[[ RECORDS FOR PROCESSING open ]]

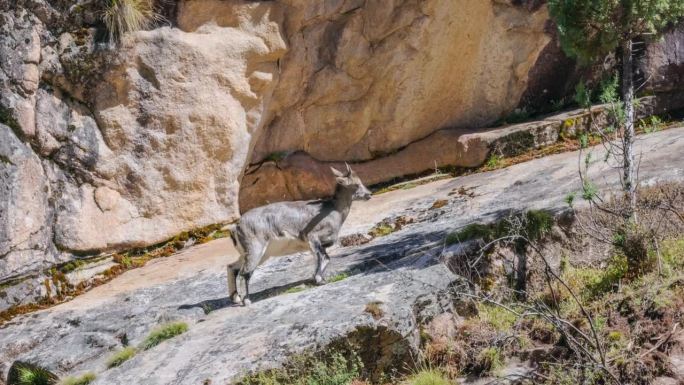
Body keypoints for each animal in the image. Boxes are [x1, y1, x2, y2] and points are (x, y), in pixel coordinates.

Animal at [227, 164, 372, 304]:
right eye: (356, 184)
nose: (369, 194)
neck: (333, 210)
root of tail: (236, 227)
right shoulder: (312, 237)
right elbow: (323, 257)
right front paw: (319, 279)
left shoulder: (318, 245)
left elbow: (324, 258)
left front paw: (317, 278)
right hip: (255, 249)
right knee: (245, 273)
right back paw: (246, 300)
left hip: (256, 254)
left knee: (232, 267)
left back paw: (236, 298)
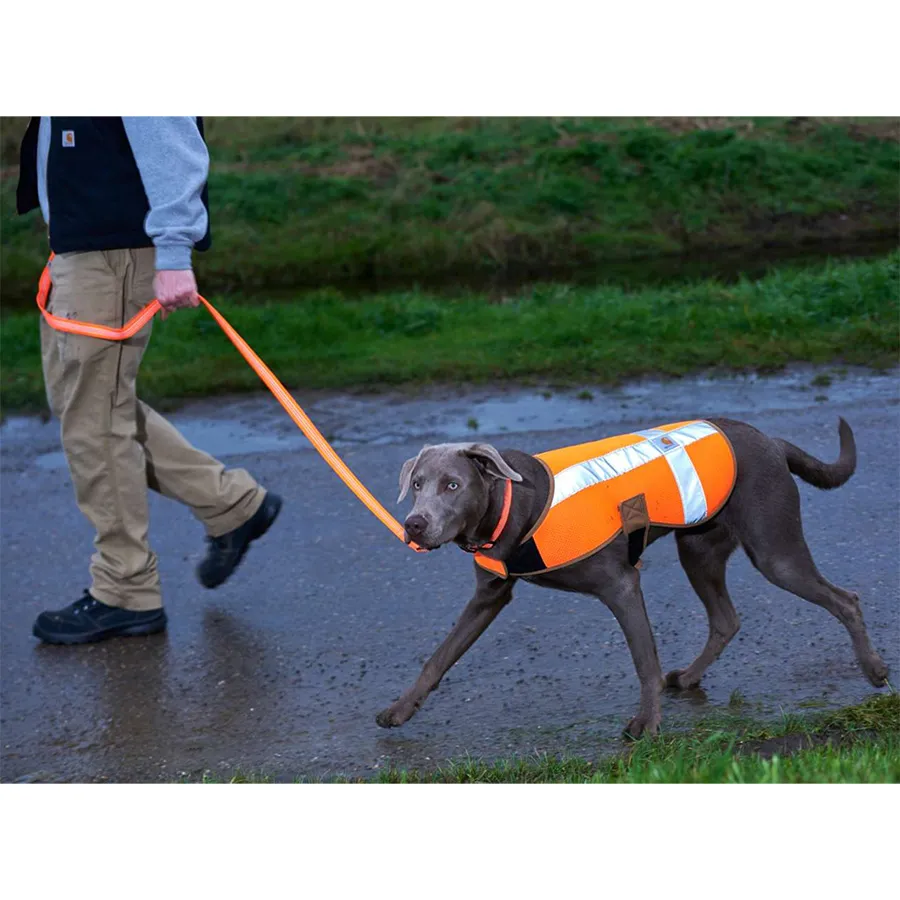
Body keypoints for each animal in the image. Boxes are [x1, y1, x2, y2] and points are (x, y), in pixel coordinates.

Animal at [376, 416, 888, 740]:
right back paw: (689, 678)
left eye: (453, 485)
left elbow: (645, 661)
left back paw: (874, 669)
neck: (511, 506)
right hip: (699, 549)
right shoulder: (490, 596)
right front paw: (400, 709)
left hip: (774, 550)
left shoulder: (622, 585)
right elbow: (439, 658)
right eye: (417, 484)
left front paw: (646, 724)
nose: (414, 525)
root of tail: (772, 441)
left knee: (845, 599)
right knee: (726, 619)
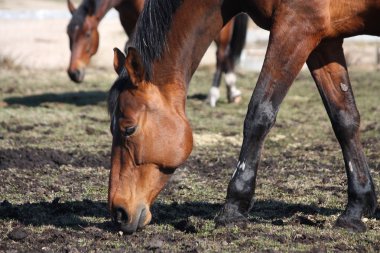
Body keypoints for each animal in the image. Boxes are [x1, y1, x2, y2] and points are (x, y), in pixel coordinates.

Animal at [107, 0, 380, 233]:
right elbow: (344, 118)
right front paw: (356, 209)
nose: (119, 212)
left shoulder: (296, 26)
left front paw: (233, 208)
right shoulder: (324, 39)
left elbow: (259, 113)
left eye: (129, 129)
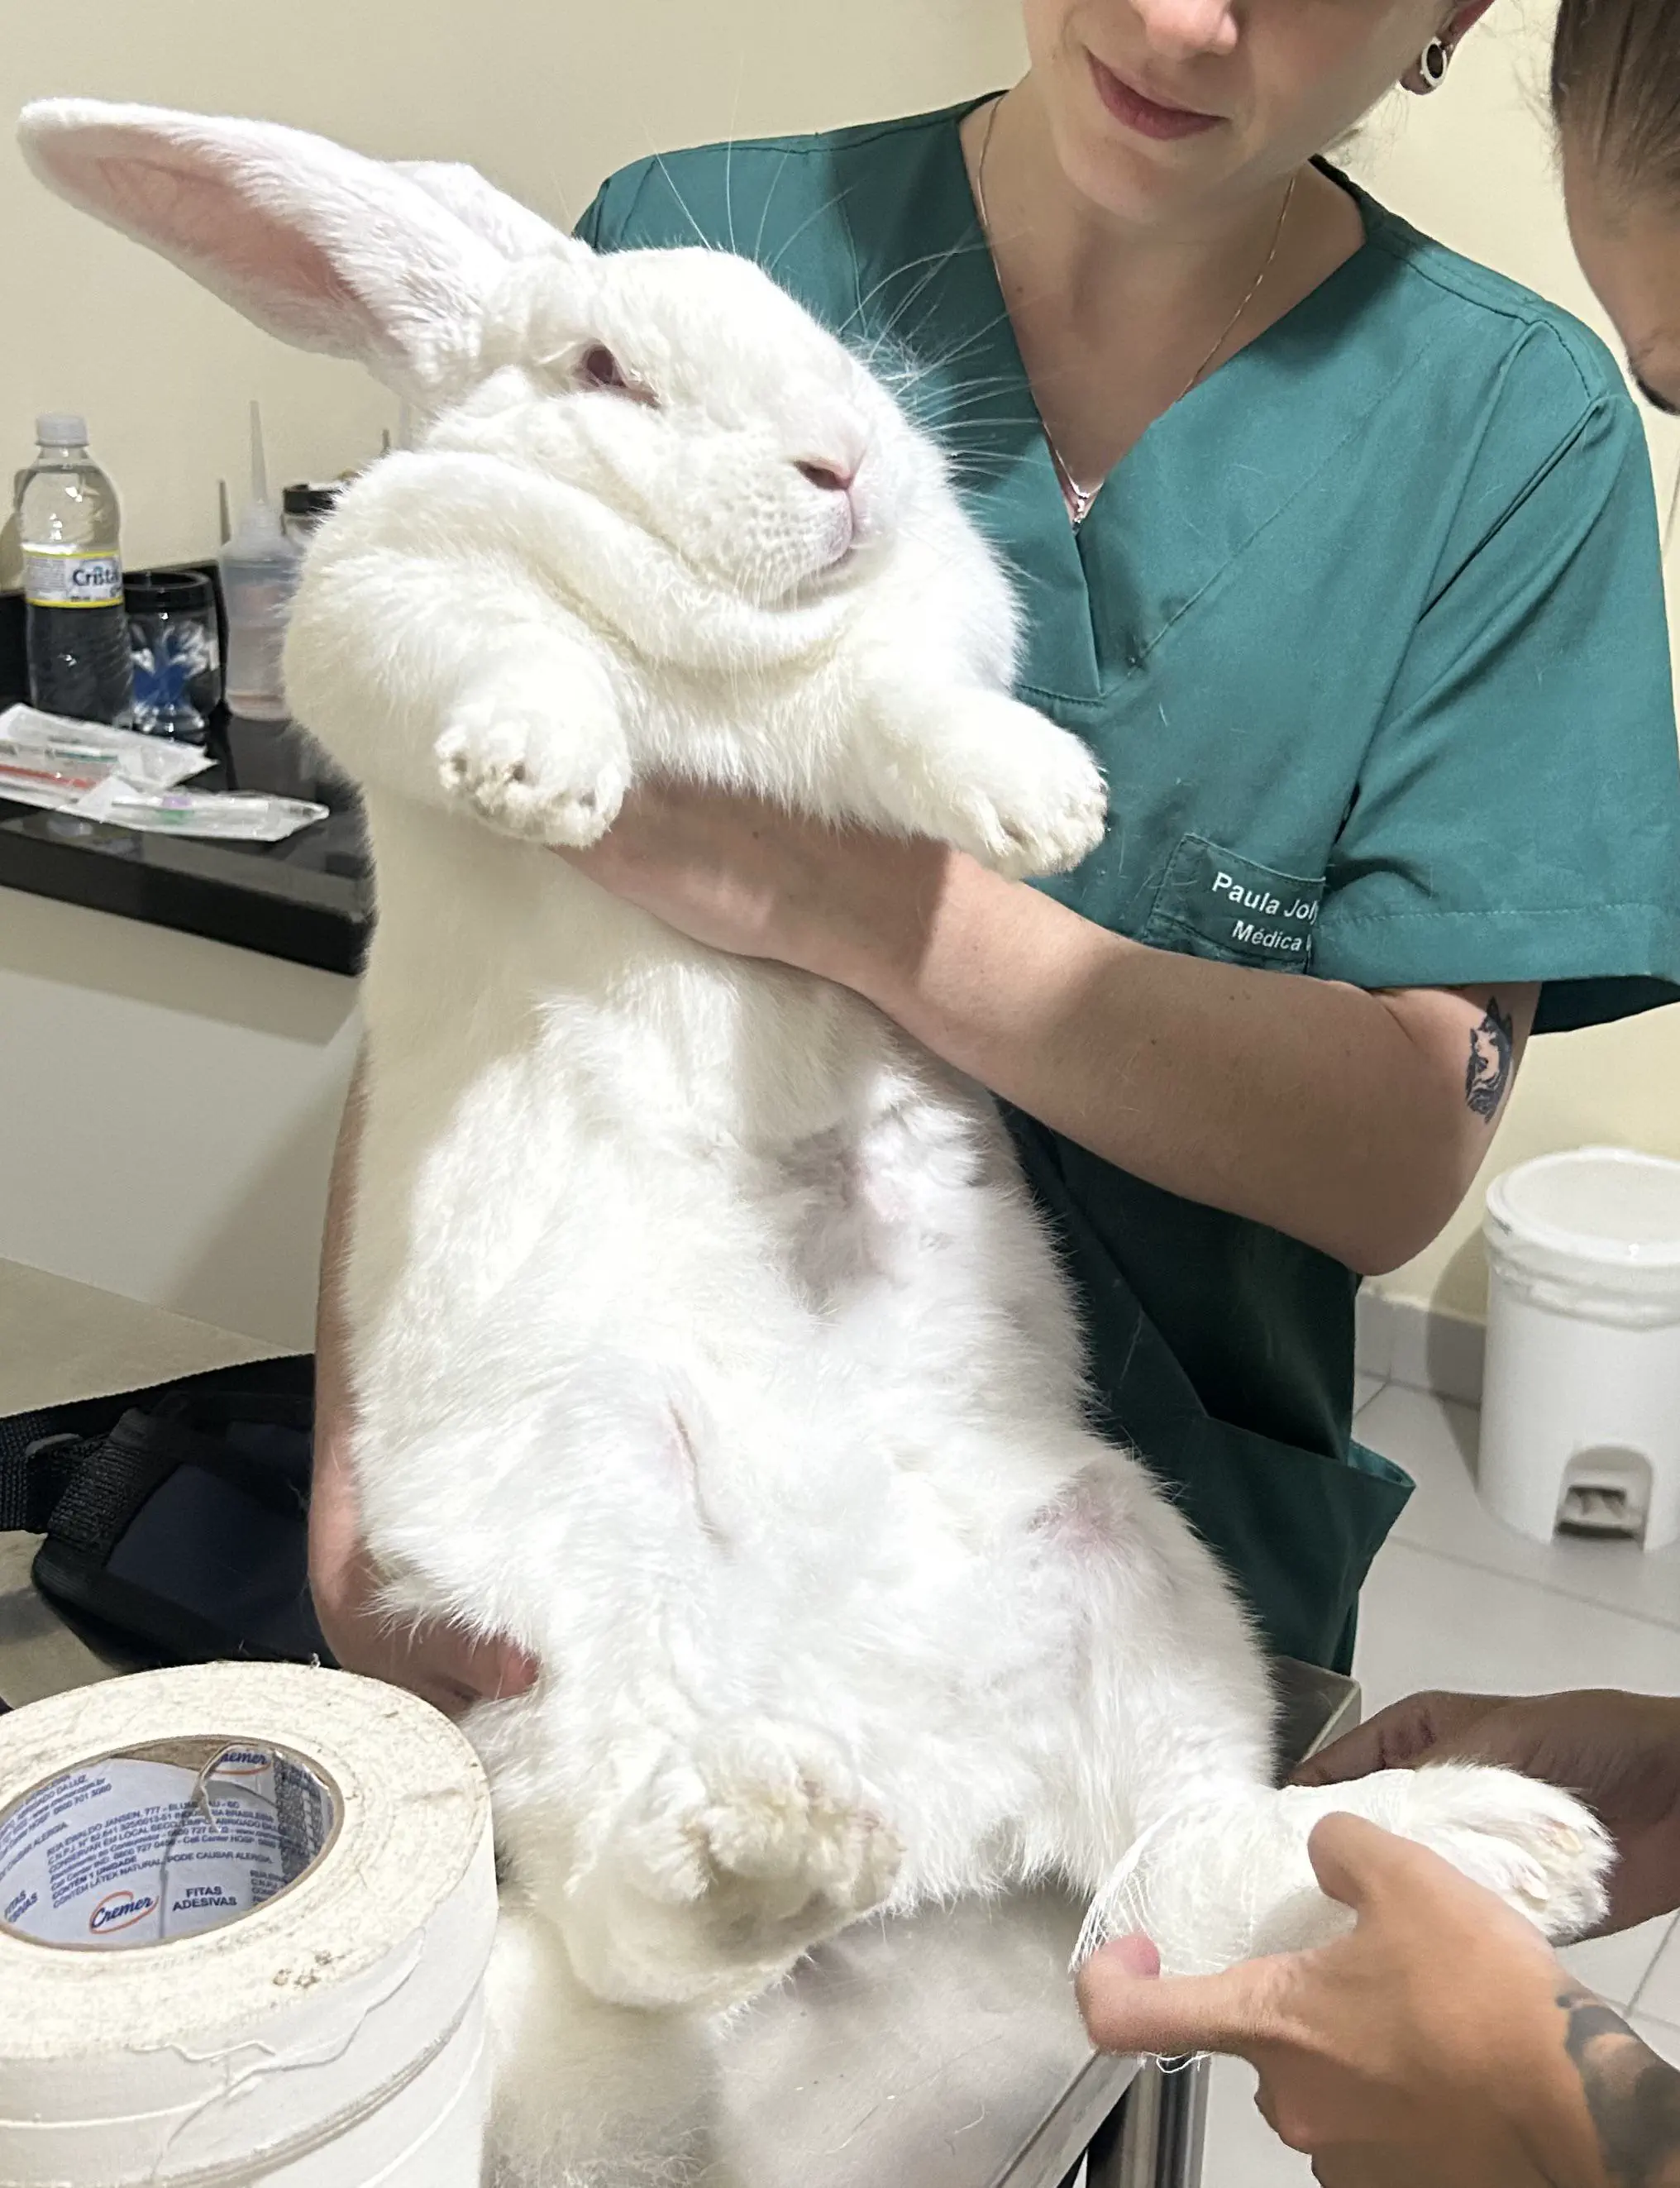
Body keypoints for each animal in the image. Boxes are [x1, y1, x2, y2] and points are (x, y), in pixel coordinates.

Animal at [20, 99, 1615, 2187]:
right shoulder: (406, 607)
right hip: (577, 1615)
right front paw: (539, 773)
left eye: (801, 324)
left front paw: (1034, 800)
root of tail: (917, 1791)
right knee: (629, 1925)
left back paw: (1502, 1839)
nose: (846, 465)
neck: (711, 636)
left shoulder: (901, 646)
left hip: (1133, 1565)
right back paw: (768, 1851)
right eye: (604, 367)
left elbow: (890, 708)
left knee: (1178, 1860)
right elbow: (520, 655)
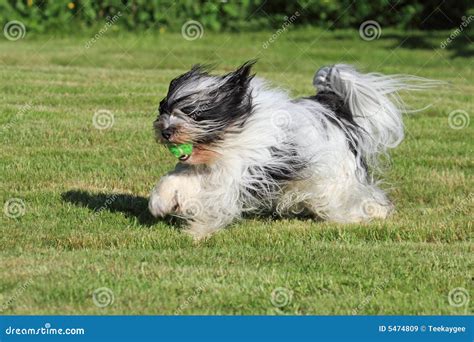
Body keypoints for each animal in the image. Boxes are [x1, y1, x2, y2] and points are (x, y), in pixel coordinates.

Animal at [149, 60, 430, 238]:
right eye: (164, 110)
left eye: (194, 113)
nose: (165, 131)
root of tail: (333, 107)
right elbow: (177, 176)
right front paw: (160, 202)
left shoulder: (241, 171)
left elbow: (215, 198)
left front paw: (197, 231)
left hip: (336, 177)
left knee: (353, 197)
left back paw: (373, 213)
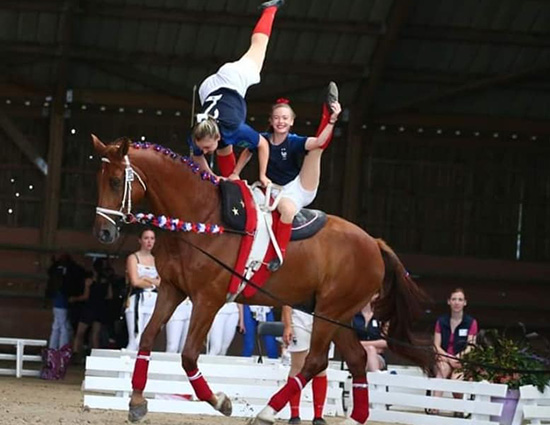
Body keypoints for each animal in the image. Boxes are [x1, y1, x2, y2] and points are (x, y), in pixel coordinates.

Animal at [94, 136, 432, 424]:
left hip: (330, 311)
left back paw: (267, 412)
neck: (201, 217)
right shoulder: (172, 289)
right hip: (338, 315)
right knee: (357, 358)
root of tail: (374, 243)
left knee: (315, 361)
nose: (104, 233)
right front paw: (137, 402)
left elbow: (189, 356)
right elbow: (147, 339)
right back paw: (352, 418)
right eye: (100, 180)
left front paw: (220, 401)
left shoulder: (208, 299)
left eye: (116, 181)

[[ RECORDS FOR PROCESSING closed ]]

▶ **WORK REQUEST**
Copy the listing exactly but drop its images.

▶ **TASK ANSWER**
Body keypoints for each animal in the image. Boxes are [x1, y1, x2, y2] and points are (x, y), in pixel coordinates.

Animal at [227, 164, 372, 304]:
right eye: (356, 184)
nose: (369, 194)
neck: (333, 210)
root of tail: (236, 227)
right shoulder: (312, 237)
right elbow: (323, 257)
right front paw: (319, 279)
left shoulder: (318, 245)
left elbow: (324, 258)
left front paw: (317, 278)
right hip: (255, 249)
right knee: (245, 273)
right back paw: (246, 300)
left hip: (256, 254)
left knee: (232, 267)
left back paw: (236, 298)
Body keypoints for each animal in the image. Boxes are [x1, y1, x2, y2] and points are (x, y), in pixel coordinates.

Animal at [376, 416, 888, 740]:
right back paw: (689, 678)
left eye: (453, 485)
left elbow: (645, 661)
left back paw: (874, 669)
neck: (511, 506)
right hip: (699, 549)
right shoulder: (490, 596)
right front paw: (400, 709)
left hip: (774, 550)
left shoulder: (622, 585)
right elbow: (439, 658)
right eye: (417, 484)
left front paw: (646, 724)
nose: (414, 525)
root of tail: (772, 441)
left knee: (845, 599)
right knee: (726, 619)
Body keypoints for each animal in the image. Boxes are [x1, y1, x2, y2] and points are (x, y), in pixel coordinates.

Animal at [107, 0, 380, 233]:
right elbow: (344, 118)
right front paw: (356, 209)
nose: (119, 212)
left shoulder: (296, 26)
left front paw: (233, 208)
right shoulder: (324, 39)
left elbow: (259, 113)
left eye: (129, 129)
Body keypoints for each animal in the image. Boxes are [x1, y1, x2, y2] and points are (x, y), in pixel coordinates.

Animal at [20, 99, 1615, 2187]:
right shoulder: (406, 607)
right hip: (577, 1615)
right front paw: (539, 773)
left eye: (801, 324)
left front paw: (1034, 800)
root of tail: (917, 1791)
right knee: (629, 1925)
left back paw: (1502, 1839)
nose: (846, 465)
neck: (711, 636)
left shoulder: (901, 646)
left hip: (1133, 1565)
right back paw: (768, 1851)
right eye: (604, 367)
left elbow: (890, 708)
left knee: (1178, 1860)
right elbow: (520, 655)
Body keypoints for each animal in the image. Boxes are [x1, y1, x2, y2] and points are (x, y), in pixel coordinates.

Animal at [149, 60, 430, 238]:
right eye: (164, 110)
left eye: (194, 113)
nose: (165, 131)
root of tail: (333, 107)
right elbow: (177, 176)
right front paw: (160, 202)
left shoulder: (241, 171)
left elbow: (215, 198)
left front paw: (197, 231)
left hip: (336, 177)
left knee: (353, 197)
left back paw: (373, 213)
Body keypoints for each animal in the image. Boxes are [x1, y1, x2, y2] and points are (x, y), in pixel coordinates.

Animal at [94, 136, 432, 424]:
left hip: (330, 311)
left back paw: (267, 412)
neck: (201, 217)
right shoulder: (172, 289)
right hip: (338, 315)
right knee: (357, 358)
root of tail: (374, 243)
left knee: (315, 361)
nose: (104, 233)
right front paw: (137, 402)
left elbow: (189, 356)
right elbow: (147, 339)
right back paw: (352, 418)
right eye: (100, 180)
left front paw: (220, 401)
left shoulder: (208, 299)
left eye: (116, 181)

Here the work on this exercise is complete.